(Beginning of Input for this task)

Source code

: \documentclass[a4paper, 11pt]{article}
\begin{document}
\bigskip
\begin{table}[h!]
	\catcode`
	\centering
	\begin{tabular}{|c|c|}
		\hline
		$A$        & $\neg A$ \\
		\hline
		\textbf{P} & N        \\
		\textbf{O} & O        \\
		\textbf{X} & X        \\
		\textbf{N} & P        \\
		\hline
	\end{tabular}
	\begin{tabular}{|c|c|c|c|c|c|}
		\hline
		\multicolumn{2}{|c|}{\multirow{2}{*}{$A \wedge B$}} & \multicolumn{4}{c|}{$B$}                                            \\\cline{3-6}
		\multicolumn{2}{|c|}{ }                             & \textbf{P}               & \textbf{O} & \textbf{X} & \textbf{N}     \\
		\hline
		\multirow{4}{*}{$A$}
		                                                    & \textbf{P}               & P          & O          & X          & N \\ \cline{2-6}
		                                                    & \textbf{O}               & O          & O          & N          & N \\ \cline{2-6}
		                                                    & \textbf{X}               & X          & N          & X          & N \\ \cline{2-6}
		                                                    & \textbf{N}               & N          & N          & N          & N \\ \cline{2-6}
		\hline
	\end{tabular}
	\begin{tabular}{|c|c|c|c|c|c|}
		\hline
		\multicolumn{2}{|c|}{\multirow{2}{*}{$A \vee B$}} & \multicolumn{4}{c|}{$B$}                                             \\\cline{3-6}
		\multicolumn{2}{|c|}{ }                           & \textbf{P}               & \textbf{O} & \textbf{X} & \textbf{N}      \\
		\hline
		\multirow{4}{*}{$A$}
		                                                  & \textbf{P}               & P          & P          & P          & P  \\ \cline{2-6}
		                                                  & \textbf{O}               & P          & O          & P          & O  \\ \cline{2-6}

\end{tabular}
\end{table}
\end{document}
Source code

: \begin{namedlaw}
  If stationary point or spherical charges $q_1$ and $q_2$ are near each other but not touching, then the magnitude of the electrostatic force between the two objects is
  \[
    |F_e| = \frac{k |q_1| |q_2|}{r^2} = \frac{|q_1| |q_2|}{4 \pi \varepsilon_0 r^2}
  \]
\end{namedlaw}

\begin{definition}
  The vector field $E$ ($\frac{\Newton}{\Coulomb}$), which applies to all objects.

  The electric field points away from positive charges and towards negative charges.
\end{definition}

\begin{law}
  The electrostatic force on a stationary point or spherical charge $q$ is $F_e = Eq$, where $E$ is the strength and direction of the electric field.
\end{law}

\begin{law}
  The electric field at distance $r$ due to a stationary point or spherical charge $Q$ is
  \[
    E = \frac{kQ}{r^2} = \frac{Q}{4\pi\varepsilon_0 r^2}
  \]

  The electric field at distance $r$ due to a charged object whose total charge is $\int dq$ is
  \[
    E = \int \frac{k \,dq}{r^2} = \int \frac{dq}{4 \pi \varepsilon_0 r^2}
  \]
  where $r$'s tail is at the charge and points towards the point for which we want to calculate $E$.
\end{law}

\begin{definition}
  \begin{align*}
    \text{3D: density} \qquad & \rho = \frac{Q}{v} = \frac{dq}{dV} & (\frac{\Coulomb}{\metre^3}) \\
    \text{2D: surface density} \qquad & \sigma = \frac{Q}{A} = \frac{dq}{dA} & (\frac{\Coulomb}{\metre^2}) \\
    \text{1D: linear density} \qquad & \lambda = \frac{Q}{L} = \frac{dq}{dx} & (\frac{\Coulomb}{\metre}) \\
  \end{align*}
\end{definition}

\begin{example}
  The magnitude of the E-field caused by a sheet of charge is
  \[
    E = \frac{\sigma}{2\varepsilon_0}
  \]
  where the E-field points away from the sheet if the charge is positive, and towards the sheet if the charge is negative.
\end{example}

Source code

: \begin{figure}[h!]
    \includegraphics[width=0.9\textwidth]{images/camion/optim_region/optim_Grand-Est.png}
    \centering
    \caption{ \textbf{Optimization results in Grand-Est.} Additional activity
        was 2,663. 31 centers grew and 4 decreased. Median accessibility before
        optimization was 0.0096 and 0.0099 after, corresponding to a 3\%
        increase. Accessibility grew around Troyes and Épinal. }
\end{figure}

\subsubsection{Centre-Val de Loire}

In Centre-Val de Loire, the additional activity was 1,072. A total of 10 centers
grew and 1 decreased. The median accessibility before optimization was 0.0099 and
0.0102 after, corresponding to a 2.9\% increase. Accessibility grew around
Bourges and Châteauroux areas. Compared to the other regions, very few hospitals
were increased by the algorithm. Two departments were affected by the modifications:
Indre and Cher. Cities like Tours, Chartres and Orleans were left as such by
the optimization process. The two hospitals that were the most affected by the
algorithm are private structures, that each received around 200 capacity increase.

(End of Input for this task)

### Work instructions
Repeat every record, exactly as written.

### Reply
Source code

: \documentclass[a4paper, 11pt]{article}
\begin{document}
\bigskip
\begin{table}[h!]
	\catcode`
	\centering
	\begin{tabular}{|c|c|}
		\hline
		$A$        & $\neg A$ \\
		\hline
		\textbf{P} & N        \\
		\textbf{O} & O        \\
		\textbf{X} & X        \\
		\textbf{N} & P        \\
		\hline
	\end{tabular}
	\begin{tabular}{|c|c|c|c|c|c|}
		\hline
		\multicolumn{2}{|c|}{\multirow{2}{*}{$A \wedge B$}} & \multicolumn{4}{c|}{$B$}                                            \\\cline{3-6}
		\multicolumn{2}{|c|}{ }                             & \textbf{P}               & \textbf{O} & \textbf{X} & \textbf{N}     \\
		\hline
		\multirow{4}{*}{$A$}
		                                                    & \textbf{P}               & P          & O          & X          & N \\ \cline{2-6}
		                                                    & \textbf{O}               & O          & O          & N          & N \\ \cline{2-6}
		                                                    & \textbf{X}               & X          & N          & X          & N \\ \cline{2-6}
		                                                    & \textbf{N}               & N          & N          & N          & N \\ \cline{2-6}
		\hline
	\end{tabular}
	\begin{tabular}{|c|c|c|c|c|c|}
		\hline
		\multicolumn{2}{|c|}{\multirow{2}{*}{$A \vee B$}} & \multicolumn{4}{c|}{$B$}                                             \\\cline{3-6}
		\multicolumn{2}{|c|}{ }                           & \textbf{P}               & \textbf{O} & \textbf{X} & \textbf{N}      \\
		\hline
		\multirow{4}{*}{$A$}
		                                                  & \textbf{P}               & P          & P          & P          & P  \\ \cline{2-6}
		                                                  & \textbf{O}               & P          & O          & P          & O  \\ \cline{2-6}

\end{tabular}
\end{table}
\end{document}
Source code

: \begin{namedlaw}
  If stationary point or spherical charges $q_1$ and $q_2$ are near each other but not touching, then the magnitude of the electrostatic force between the two objects is
  \[
    |F_e| = \frac{k |q_1| |q_2|}{r^2} = \frac{|q_1| |q_2|}{4 \pi \varepsilon_0 r^2}
  \]
\end{namedlaw}

\begin{definition}
  The vector field $E$ ($\frac{\Newton}{\Coulomb}$), which applies to all objects.

  The electric field points away from positive charges and towards negative charges.
\end{definition}

\begin{law}
  The electrostatic force on a stationary point or spherical charge $q$ is $F_e = Eq$, where $E$ is the strength and direction of the electric field.
\end{law}

\begin{law}
  The electric field at distance $r$ due to a stationary point or spherical charge $Q$ is
  \[
    E = \frac{kQ}{r^2} = \frac{Q}{4\pi\varepsilon_0 r^2}
  \]

  The electric field at distance $r$ due to a charged object whose total charge is $\int dq$ is
  \[
    E = \int \frac{k \,dq}{r^2} = \int \frac{dq}{4 \pi \varepsilon_0 r^2}
  \]
  where $r$'s tail is at the charge and points towards the point for which we want to calculate $E$.
\end{law}

\begin{definition}
  \begin{align*}
    \text{3D: density} \qquad & \rho = \frac{Q}{v} = \frac{dq}{dV} & (\frac{\Coulomb}{\metre^3}) \\
    \text{2D: surface density} \qquad & \sigma = \frac{Q}{A} = \frac{dq}{dA} & (\frac{\Coulomb}{\metre^2}) \\
    \text{1D: linear density} \qquad & \lambda = \frac{Q}{L} = \frac{dq}{dx} & (\frac{\Coulomb}{\metre}) \\
  \end{align*}
\end{definition}

\begin{example}
  The magnitude of the E-field caused by a sheet of charge is
  \[
    E = \frac{\sigma}{2\varepsilon_0}
  \]
  where the E-field points away from the sheet if the charge is positive, and towards the sheet if the charge is negative.
\end{example}

Source code

: \begin{figure}[h!]
    \includegraphics[width=0.9\textwidth]{images/camion/optim_region/optim_Grand-Est.png}
    \centering
    \caption{ \textbf{Optimization results in Grand-Est.} Additional activity
        was 2,663. 31 centers grew and 4 decreased. Median accessibility before
        optimization was 0.0096 and 0.0099 after, corresponding to a 3\%
        increase. Accessibility grew around Troyes and Épinal. }
\end{figure}

\subsubsection{Centre-Val de Loire}

In Centre-Val de Loire, the additional activity was 1,072. A total of 10 centers
grew and 1 decreased. The median accessibility before optimization was 0.0099 and
0.0102 after, corresponding to a 2.9\% increase. Accessibility grew around
Bourges and Châteauroux areas. Compared to the other regions, very few hospitals
were increased by the algorithm. Two departments were affected by the modifications:
Indre and Cher. Cities like Tours, Chartres and Orleans were left as such by
the optimization process. The two hospitals that were the most affected by the
algorithm are private structures, that each received around 200 capacity increase.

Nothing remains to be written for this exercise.